A Different Take
Amidst all the talk about how artificial intelligence (AI) is threatening society with great harm—beginning with taking over human-held jobs and then, eventually, becoming more intelligent and taking over the entire world—some experts believe that AI shouldn’t be feared. Foremost among these experts is Google’s director of engineering and notable “future teller” Ray Kurzweil, who has said time and again that the technological singularity won’t necessarily go down as expected.
Kurzweil discussed the future of AI at the Council on Foreign Relations (CFR) in Washington, D.C. on Friday. And, while he agreed with Tesla CEO and founder Elon Musk who warned of the potential “existential risks” a super-intelligent AI could bring, Kurzweil said that humanity would be able to overcome these “difficult episodes,” if they ever actually happen.
He continued by noting that scientific and technological advancements always come with inherent risks and that AI should not be considered any more (or less) of a threat. “Technology has always been a double-edged sword. Fire kept us warm, cooked our food and burned down our houses,” Kurzweil said, using the example: “World War II – 50 million people died, and that was certainly exacerbated by the power of technology at that time.”
Addressing the concerns over job displacement due to intelligent automation, Kurzweil reiterated a point he previously explained to Fortune. He argued that, while there will be jobs lost, newer ones will be created. What these are, he obviously doesn’t know since they haven’t been invented yet.
He stated his main point by noting that, ultimately, AI will benefit us in the same way that previous technologies have. “My view is not that AI is going to displace us,” he said at the CFR. “It’s going to enhance us. It does already.”
Living With Machines
Indeed, for Kurzweil, the singularity, if it happens, won’t be a machine takeover. Instead, he predicts it to become more like a co-existence, where machines reinforce human abilities. Kurzweil predicts that a hybrid AI would become available by the 2030s. This hybrid AI, he explained, would allow human beings to tap directly into the cloud with just their brains, using what he called a neocortex connection. Kurzweil previously predicted that part of this reinforcement would come from nanobots, which he said would flow throughout our bodies by 2030.
In short, according to Kurzweil, there will be a melding of humans and machines as a result of the singularity and the growth of AI. Kurzweil said that we’re already experiencing this with our smartphones, which he referred to as “brain extenders.” He told the audience at CFR, “I mean, who can do their work without these brain extenders we have today? And that’s going to continue to be the case.”
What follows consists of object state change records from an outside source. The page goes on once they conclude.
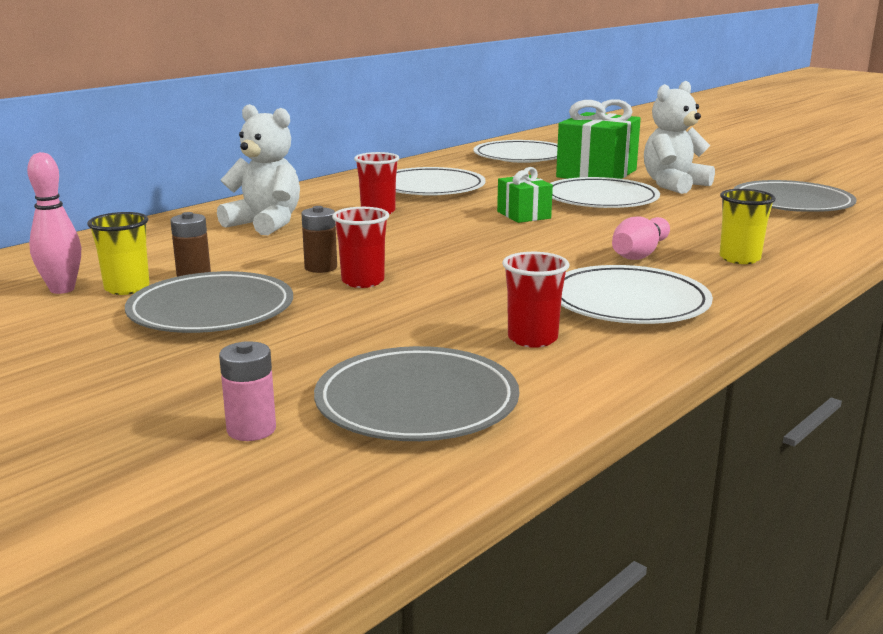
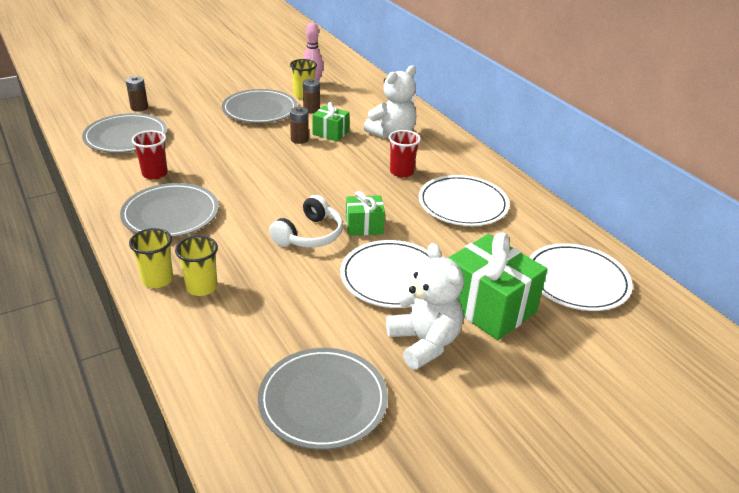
camera: 105 degrees right, 15 degrees up
pink battery [219,341,276,441] -> brown battery [126,76,148,111]
red cup [332,207,389,288] -> none
white plate [561,265,713,324] -> grey plate [120,183,219,237]
pink bowling pin [612,216,670,260] -> none
none -> yellow cup [129,228,173,288]
none -> white headphones [269,195,343,247]
none -> green gift [312,102,349,142]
Kurzweil added that, aside from connecting the human brain to machines via the cloud, these neocortex technologies would also allow humans to connect to another person’s neocortex. As a result, humans would become smarter and funnier. The technological singularity, he argued, would lead to a more diverse group of thinkers and would allow for a deeper expansion into humanity’s various expertise.
So, instead of making us obsolete, Kurzweil predicts that, as machines become more intelligent, humanity will also grow to become smarter. We could only hope that Kurzweil is correct in this prediction.